When this is happening stress hormones are released throughout the body and shaping our behaviour. The hormone oxytocin is a key part of the stress response for women. It creates the desire to be close to others, to seek social support and hugs and protection. Among men, there may be an increase in vasopressin and testosterone. These two hormones increase the competitive drive and desire to defend yourself and those you care about. And among just about everyone, the stress hormone cortisol makes us crave whatever we are addicted to, from cigarettes to cookies to checking our phones or email.
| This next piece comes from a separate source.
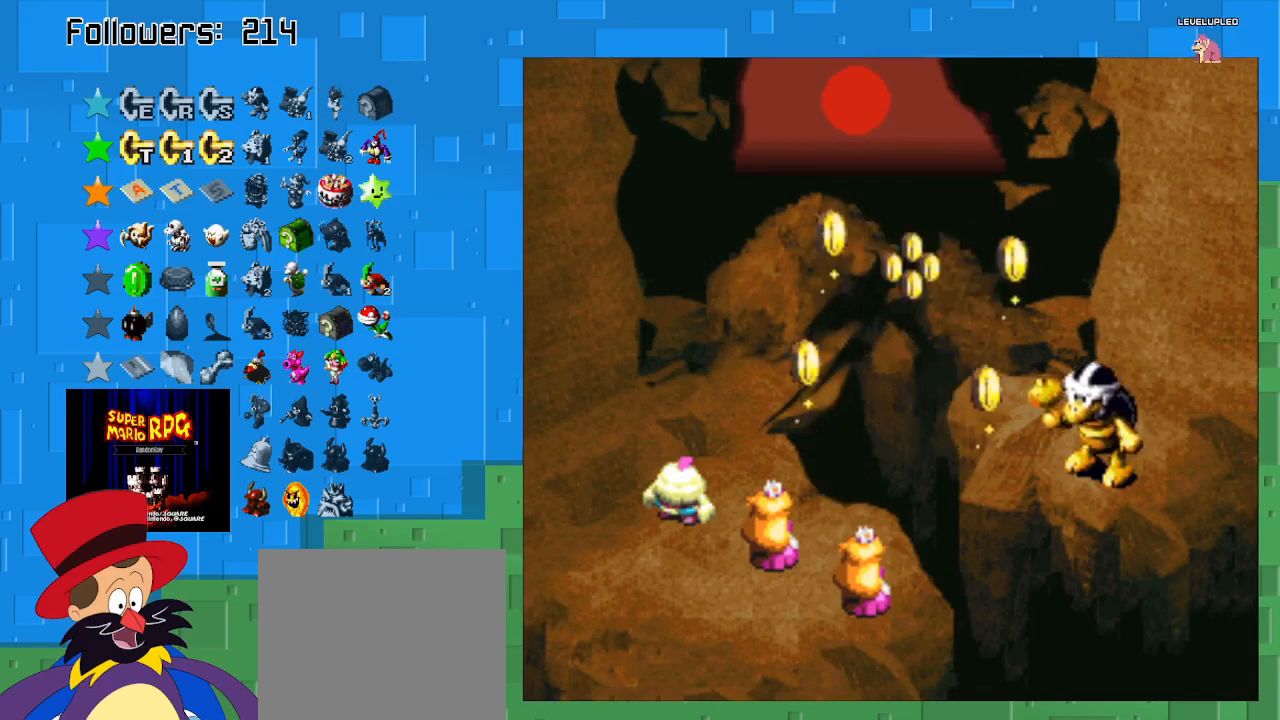
{"buttons": ["CIRCLE"], "left_stick": "center", "right_stick": "center", "events": [[33, "CIRCLE", "up"], [133, "CIRCLE", "down"], [300, "CIRCLE", "up"], [367, "CIRCLE", "down"]]}
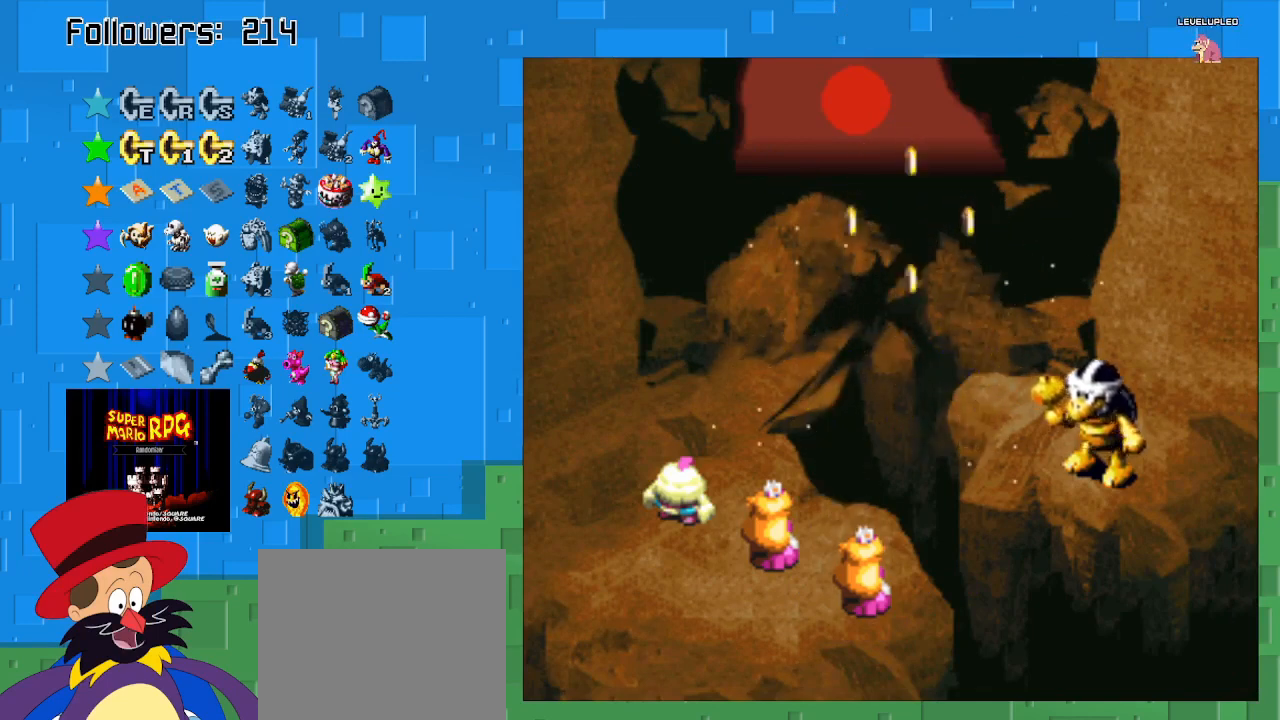
{"buttons": ["CIRCLE"], "left_stick": "center", "right_stick": "center", "events": [[67, "CIRCLE", "up"], [200, "CIRCLE", "down"], [367, "CIRCLE", "up"], [500, "CIRCLE", "down"]]}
Everyone seems to have different stress thresholds so the big question is what causes stress. Well, genetics is key in which some children are born with what’s called a sensitive temperament. This makes babies and children easily stressed out by things like new environments, new people and being separated from their primary caregivers. This temperament can lead to an increased risk for anxiety, depression, addiction and other stress-related problems. However, this inherited sensitivity doesn’t mean a lifetime of being overwhelmed by stress. Research suggests that sensitive children who are well-nurtured by their primary caregivers and shape a secure attachment style go on to become incredibly resilient.
Life experiences have an impact on our resilience. Traumatic experiences, especially ones that occurred over a long period of time, like growing up in an abusive home or serving in war, can change the way the brain and body respond to stress. Your brain and body can learn that the world is a dangerous place and become more reactive to any sign of threat. At the same time, there are many life experiences that make us more resilient to stress.